Decision criteria guiding the participation and terms of participation of non-covered third country economic operators to procurement procedures should be determined by contracting authorities on a case-by-case basis. Member states cannot legislate on the criteria for admitting operators from non-covered countries.
Individual contracting authorities may follow a non-binding uniform approach or decide on a case-by-case basis, but internal guidelines cannot include any rule of general application.
The Commission states that while this is generally allowed only under national law rather than Union law or its transposition, contracting authorities/entities may still apply identical tender conditions to suppliers from both covered and non-covered countries. Economic operators from non-covered countries do not have a right of redress under the national legislation transposing the EU legislation.

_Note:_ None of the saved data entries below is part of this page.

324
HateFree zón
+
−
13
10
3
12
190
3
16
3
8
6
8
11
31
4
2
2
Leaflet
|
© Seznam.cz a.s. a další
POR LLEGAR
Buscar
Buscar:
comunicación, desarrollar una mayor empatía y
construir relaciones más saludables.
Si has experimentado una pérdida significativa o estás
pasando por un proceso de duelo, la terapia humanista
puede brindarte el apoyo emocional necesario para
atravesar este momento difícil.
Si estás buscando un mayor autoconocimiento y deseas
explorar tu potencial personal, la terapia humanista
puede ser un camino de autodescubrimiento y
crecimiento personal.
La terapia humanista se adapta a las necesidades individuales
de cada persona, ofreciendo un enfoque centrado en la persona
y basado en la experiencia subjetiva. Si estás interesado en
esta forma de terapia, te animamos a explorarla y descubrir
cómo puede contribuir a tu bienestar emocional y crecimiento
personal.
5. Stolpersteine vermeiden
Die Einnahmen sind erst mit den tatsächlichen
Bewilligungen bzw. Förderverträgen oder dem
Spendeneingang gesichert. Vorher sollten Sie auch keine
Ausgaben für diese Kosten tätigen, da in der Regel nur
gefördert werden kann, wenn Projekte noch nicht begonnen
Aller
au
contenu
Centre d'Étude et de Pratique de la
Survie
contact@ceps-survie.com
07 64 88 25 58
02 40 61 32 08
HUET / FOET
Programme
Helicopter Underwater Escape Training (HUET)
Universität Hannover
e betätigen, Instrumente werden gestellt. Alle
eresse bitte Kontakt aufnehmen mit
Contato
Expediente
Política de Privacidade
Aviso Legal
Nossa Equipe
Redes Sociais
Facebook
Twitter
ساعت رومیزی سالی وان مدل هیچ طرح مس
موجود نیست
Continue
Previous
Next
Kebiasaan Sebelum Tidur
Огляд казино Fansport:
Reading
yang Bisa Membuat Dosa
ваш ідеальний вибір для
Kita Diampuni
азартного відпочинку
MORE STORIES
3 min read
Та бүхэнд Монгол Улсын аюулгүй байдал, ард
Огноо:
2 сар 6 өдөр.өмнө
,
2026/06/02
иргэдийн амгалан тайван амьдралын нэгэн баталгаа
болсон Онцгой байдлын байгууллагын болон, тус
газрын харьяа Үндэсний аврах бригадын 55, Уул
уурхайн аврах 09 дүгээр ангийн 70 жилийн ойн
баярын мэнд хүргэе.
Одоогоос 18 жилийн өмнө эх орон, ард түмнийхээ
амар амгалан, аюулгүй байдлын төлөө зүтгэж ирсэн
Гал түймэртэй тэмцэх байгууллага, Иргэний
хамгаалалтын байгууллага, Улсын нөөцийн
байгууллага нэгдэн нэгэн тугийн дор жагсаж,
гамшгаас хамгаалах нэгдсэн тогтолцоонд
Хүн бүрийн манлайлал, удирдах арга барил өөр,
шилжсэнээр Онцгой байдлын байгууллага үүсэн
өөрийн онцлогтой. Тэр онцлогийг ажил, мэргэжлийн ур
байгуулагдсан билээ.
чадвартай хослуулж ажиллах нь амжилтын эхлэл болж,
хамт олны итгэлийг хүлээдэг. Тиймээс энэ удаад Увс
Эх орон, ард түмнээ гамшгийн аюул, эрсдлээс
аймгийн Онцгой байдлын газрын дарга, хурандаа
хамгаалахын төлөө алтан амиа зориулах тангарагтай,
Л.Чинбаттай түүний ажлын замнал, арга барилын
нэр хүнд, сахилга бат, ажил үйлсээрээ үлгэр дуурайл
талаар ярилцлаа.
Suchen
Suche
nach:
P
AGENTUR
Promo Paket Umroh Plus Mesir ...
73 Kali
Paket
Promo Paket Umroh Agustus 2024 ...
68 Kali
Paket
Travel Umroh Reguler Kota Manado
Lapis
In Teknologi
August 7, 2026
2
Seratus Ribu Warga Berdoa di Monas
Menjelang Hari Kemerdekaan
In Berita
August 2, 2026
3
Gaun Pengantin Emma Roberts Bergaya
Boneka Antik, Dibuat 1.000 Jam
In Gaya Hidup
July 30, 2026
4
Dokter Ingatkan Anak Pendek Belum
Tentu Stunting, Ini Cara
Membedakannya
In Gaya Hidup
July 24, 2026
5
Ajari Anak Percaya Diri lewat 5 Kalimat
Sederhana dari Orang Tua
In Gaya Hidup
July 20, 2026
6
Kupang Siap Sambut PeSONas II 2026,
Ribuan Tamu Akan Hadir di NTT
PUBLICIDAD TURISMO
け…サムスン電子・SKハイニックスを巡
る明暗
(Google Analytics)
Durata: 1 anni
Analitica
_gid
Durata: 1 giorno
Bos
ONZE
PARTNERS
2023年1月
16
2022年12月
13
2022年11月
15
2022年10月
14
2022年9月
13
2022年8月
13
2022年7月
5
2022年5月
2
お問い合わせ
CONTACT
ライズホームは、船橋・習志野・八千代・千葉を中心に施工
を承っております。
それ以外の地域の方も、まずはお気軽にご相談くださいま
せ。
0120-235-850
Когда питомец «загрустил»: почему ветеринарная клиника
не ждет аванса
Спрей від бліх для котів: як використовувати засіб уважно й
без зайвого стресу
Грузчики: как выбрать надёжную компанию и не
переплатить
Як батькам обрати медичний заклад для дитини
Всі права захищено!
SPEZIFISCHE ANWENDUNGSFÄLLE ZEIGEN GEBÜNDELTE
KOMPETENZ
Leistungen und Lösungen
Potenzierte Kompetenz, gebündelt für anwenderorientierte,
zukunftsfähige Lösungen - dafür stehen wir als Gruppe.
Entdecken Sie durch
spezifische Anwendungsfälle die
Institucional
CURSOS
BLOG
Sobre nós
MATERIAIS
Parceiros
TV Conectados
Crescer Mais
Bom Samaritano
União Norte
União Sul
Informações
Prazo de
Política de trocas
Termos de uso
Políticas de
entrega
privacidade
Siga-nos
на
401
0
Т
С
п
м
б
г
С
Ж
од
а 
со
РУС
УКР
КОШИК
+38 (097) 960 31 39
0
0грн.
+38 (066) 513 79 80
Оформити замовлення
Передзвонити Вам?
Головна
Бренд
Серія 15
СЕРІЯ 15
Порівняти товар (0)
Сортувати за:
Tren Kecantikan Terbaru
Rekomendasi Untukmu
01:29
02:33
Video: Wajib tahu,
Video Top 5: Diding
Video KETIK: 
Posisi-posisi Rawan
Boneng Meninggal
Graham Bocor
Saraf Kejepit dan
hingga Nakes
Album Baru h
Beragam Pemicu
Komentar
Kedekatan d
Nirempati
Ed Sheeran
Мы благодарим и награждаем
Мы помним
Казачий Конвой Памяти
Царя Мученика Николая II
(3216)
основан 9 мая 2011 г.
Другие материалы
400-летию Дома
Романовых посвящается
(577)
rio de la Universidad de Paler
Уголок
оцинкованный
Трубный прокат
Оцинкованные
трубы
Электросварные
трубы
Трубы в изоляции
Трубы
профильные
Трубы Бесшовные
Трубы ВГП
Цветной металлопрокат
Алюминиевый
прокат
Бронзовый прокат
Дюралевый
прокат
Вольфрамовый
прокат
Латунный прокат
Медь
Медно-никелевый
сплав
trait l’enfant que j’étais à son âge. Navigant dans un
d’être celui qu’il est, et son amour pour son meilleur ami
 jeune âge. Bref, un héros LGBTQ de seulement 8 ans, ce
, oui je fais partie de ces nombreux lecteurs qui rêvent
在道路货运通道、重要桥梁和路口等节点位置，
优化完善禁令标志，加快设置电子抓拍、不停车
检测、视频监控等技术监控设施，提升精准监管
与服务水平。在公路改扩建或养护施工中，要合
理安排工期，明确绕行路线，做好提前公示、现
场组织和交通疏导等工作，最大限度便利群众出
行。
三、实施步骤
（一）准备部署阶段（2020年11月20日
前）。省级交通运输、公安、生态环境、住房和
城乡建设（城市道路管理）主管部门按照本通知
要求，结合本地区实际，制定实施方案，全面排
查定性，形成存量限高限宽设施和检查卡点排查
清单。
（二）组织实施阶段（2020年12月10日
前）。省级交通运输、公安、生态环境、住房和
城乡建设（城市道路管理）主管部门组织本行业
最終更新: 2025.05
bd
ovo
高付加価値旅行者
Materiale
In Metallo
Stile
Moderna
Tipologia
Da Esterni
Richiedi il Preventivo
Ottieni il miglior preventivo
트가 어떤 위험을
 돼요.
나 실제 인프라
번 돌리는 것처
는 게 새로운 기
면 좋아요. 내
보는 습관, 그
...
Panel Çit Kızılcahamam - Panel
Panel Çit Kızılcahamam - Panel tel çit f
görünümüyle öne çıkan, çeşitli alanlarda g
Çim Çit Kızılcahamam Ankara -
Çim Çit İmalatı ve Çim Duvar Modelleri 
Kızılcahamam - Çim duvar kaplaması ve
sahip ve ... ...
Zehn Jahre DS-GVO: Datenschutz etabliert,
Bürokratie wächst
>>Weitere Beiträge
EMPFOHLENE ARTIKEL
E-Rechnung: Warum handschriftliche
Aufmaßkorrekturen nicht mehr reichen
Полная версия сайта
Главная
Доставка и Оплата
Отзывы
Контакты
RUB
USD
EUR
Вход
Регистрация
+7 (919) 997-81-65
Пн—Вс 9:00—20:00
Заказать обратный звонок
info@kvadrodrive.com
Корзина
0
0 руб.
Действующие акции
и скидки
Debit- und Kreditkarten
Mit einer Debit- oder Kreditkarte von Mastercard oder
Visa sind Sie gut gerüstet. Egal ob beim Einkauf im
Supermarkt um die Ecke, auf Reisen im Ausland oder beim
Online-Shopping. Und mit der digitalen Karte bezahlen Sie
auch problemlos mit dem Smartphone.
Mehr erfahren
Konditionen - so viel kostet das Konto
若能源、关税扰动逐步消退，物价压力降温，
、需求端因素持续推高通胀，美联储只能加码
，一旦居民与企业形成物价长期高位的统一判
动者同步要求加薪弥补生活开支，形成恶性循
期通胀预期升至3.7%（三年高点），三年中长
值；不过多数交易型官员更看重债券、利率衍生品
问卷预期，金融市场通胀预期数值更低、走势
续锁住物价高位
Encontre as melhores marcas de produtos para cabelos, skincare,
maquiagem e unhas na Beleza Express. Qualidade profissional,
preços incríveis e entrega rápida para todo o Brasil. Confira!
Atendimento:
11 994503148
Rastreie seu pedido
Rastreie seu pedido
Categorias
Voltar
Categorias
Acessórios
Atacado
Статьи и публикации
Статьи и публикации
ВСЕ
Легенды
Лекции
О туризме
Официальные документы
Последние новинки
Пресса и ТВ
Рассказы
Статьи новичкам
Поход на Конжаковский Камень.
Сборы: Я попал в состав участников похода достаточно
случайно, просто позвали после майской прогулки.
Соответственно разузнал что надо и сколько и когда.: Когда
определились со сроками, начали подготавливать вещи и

EU public procurement law does not prevent less favorable treatment of tenderers from non-covered countries, even if such treatment was not provided for in the tender documents. The contracting authorities retain the right to accept or reject a non-covered economic operator at any moment during the procurement process, regardless of any indication of this possibility in the tender documents. This interpretation from the Commission raises some concerns regarding the principle of legal certainty, since a participating third-country entity can now be unilaterally barred at any moment during the procurement process.
Contracting authorities/entities may adjust procurement results when admitting economic operators from non-covered countries, taking inspiration from the International Procurement Instrument (IPI) rules. They may specify the chosen adjustment mechanism in the tender documents but do not seem obliged to do so.
Operators from non-covered countries cannot invoke EU public procurement law in legal procedures and can only rely on national law. The Commission seems to imply that protections deriving from national law do not necessarily include EU law enshrined transparency and proportionality principles.
National contract law may provide access to legal remedies but cannot grant participation in procurement procedures, and compliance with the rule of law is based on national legislation that does not constitute transposition of EU law. Considering the European Convention on Human Rights (ECHR), the Commission interprets the right of access to courts to concern national law only. It reiterates that operators from non-covered countries do not enjoy rights or remedies derived from EU public procurement law.
The Commission has tried to provide guidance on third-country participation in EU public procurement procedures after the Kolin and Qingdao judgments of the CJEU. This non-paper clarifies that the Kolin and Qingdao principles also apply to procurement procedures below EU thresholds. For now, broad discretion is given to contracting authorities regarding the treatment of operators from non-covered countries. However, due to the current lack of clear guidelines and rules, this might lead to practical challenges and legal uncertainty. A legislative clarification is, in any case, considered necessary. It remains to be determined whether this legislative intervention will occur with the revision of the Procurement Directives or if more immediate measures will be undertaken. Further developments are anticipated.